The Trilemma Triangle - investopedia.com
Seperti yang diketahui, Indonesia adalah penganut aliran modal (devisa) bebas ,bahkan bisa dibilang terlalu bebas, terutama sejak krisis pada tahun 1998.Aliran devisa dengan mudah keluar masuk dari Indonesia, hal tersebut dilakukan demi memperbaiki perekonomian diwaktu itu.Hingga sekarang, Indonesia adalah penganut rezim devisa bebas yang sangat memanjakan dana asing untuk masuk dan keluar dari Indonesia.Di Indonesia, kata-kata Capital Control adalah hal yang tabu untuk dibicarakan, ketika pemerintah memberlakukan Capital Control bahkan ketika hanya sebatas wacana saja maka dapat dipastikan akan terjadi kepanikan yang sangat besar,hal ini akan membuat investor menjadi tidak nyaman dan kemungkinan besar akan segera out dari Indonesia.Dengan demikian, pemerintah akan sangat kesulitan mengatur aliran devisa dengan kebijakan yang lebih ketat tanpa menyebabkan kepanikan di pasar.
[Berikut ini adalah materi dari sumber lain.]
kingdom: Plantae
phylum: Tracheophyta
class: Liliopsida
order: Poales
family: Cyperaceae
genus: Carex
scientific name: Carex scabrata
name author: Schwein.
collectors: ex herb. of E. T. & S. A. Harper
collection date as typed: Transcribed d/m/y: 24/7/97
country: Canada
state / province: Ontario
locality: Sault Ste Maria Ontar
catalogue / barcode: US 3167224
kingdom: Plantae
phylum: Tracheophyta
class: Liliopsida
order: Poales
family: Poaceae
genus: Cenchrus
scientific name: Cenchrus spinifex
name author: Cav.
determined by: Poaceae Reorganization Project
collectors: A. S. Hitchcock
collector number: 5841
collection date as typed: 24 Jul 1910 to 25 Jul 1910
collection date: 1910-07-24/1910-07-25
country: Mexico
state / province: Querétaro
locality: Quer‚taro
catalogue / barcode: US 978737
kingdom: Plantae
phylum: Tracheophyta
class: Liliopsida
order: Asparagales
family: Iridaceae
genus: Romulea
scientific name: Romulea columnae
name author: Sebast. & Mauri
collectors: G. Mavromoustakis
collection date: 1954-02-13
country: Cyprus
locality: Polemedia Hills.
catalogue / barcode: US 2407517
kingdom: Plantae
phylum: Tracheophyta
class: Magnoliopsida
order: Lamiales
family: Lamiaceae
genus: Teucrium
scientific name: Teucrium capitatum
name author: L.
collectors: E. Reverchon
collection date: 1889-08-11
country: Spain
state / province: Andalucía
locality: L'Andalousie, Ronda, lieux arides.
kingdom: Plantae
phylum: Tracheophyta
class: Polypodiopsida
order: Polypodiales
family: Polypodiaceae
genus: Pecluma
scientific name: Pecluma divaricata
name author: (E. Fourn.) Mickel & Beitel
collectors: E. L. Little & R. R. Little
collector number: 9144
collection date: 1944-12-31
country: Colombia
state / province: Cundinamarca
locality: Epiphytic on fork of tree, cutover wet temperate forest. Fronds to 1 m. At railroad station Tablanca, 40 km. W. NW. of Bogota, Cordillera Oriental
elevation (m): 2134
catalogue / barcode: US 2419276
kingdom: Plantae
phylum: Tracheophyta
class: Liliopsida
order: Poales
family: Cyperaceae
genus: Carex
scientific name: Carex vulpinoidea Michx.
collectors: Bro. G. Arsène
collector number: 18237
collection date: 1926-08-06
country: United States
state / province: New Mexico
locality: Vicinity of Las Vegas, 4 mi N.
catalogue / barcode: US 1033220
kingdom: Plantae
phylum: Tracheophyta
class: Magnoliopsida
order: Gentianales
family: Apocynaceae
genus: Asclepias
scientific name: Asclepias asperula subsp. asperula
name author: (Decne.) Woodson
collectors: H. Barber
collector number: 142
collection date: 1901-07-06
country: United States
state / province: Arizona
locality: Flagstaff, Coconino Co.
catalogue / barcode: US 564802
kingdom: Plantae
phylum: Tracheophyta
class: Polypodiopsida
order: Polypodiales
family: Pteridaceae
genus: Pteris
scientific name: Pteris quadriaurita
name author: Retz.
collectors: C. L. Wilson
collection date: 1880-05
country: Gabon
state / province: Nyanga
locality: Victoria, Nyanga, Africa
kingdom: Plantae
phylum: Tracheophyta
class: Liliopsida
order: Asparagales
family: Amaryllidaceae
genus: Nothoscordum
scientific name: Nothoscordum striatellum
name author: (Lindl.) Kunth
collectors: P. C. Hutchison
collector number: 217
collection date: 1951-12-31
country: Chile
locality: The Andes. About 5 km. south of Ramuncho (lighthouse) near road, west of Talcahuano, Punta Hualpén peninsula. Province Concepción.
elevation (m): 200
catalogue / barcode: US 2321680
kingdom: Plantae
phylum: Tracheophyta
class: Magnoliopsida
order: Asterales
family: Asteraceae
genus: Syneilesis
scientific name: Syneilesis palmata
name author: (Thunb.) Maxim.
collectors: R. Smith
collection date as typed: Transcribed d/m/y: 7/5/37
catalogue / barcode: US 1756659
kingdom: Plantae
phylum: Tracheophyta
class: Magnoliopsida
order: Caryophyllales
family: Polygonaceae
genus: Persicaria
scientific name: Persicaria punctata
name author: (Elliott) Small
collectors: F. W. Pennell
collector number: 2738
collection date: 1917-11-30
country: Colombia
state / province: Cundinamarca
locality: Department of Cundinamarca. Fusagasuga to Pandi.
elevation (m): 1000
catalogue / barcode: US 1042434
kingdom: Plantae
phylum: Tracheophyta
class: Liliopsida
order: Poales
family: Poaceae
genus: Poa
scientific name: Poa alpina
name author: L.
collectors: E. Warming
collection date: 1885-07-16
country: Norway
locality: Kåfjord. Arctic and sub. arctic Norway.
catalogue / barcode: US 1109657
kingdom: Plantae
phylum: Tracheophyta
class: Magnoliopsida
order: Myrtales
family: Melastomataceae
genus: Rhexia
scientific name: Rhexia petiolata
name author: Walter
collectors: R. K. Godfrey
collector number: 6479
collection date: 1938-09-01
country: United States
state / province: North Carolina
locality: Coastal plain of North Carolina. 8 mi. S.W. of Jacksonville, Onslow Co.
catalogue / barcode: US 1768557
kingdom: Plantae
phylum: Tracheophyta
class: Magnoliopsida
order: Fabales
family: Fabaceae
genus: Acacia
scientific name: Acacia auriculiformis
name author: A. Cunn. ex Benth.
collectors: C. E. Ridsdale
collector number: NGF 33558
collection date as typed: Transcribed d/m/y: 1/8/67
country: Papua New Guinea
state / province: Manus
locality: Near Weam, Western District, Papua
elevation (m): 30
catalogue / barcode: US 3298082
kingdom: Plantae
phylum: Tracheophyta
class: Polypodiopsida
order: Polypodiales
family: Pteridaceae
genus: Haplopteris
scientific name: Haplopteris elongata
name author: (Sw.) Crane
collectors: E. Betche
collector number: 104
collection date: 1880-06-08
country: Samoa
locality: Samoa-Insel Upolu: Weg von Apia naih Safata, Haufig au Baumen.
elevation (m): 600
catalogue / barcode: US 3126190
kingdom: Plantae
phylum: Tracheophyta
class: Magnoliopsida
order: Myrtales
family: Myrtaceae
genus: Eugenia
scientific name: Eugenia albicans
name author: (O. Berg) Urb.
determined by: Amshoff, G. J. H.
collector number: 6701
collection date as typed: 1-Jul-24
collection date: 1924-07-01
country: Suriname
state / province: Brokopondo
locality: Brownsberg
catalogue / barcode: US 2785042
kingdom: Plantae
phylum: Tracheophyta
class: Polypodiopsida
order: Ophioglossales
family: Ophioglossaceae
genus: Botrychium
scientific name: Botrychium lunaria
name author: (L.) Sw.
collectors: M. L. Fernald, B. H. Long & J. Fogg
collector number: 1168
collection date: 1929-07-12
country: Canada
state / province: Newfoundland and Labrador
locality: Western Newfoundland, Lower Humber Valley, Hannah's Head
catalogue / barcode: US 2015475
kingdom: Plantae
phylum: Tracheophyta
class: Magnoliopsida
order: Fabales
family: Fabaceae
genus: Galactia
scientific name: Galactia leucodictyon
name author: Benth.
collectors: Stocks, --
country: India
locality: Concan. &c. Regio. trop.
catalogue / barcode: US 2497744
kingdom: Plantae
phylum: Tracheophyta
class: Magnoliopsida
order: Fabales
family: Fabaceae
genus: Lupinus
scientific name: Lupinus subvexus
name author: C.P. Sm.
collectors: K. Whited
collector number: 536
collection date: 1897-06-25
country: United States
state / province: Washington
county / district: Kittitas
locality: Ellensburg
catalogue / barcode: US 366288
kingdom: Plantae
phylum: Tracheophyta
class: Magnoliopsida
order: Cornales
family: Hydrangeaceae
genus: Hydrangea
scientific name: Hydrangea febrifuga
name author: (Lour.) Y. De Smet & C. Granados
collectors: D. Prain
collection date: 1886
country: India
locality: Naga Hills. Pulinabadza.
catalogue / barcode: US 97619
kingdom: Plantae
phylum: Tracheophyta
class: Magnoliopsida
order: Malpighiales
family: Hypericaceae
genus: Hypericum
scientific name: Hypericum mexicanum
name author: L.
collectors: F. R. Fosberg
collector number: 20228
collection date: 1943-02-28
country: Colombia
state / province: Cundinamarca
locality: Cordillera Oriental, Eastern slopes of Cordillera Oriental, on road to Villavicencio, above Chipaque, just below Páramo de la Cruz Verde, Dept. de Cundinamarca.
Risiko yang lebih besar akan timbul ketika para investor asing sudah tidak tertarik untuk berinvestasi di Indonesia, maka pasar keuangan akan jatuh dan rupiah dapat dipastikan semakin terpuruk.Sebagai penganut rezim devisa bebas maka sudah menjadi resiko bagi Indonesia apabila rupiah menjadi volatile mengikuti kinerja dari dollar AS.Hal ini tidak dapat dihindarkan, akan tetapi dapat diminimalisir. Salah satu cara yang dapat dilakukan oleh pemerintah adalah berusaha untuk mengurangi ketergantungan terhadap dollar AS. Hal tersebut dapat dilakukan antara lain dengan meningkatkan industri pengolahan komoditas dalam negeri , industri yang menyediakan bahan baku, dan industri yang menyediakan barang modal sehingga secara keseluruhan kebutuhan industri didalam negeri masih dapat terpenuhi dengan baik tanpa tergantung dengan impor yang menghabiskan cadangan devisa negara.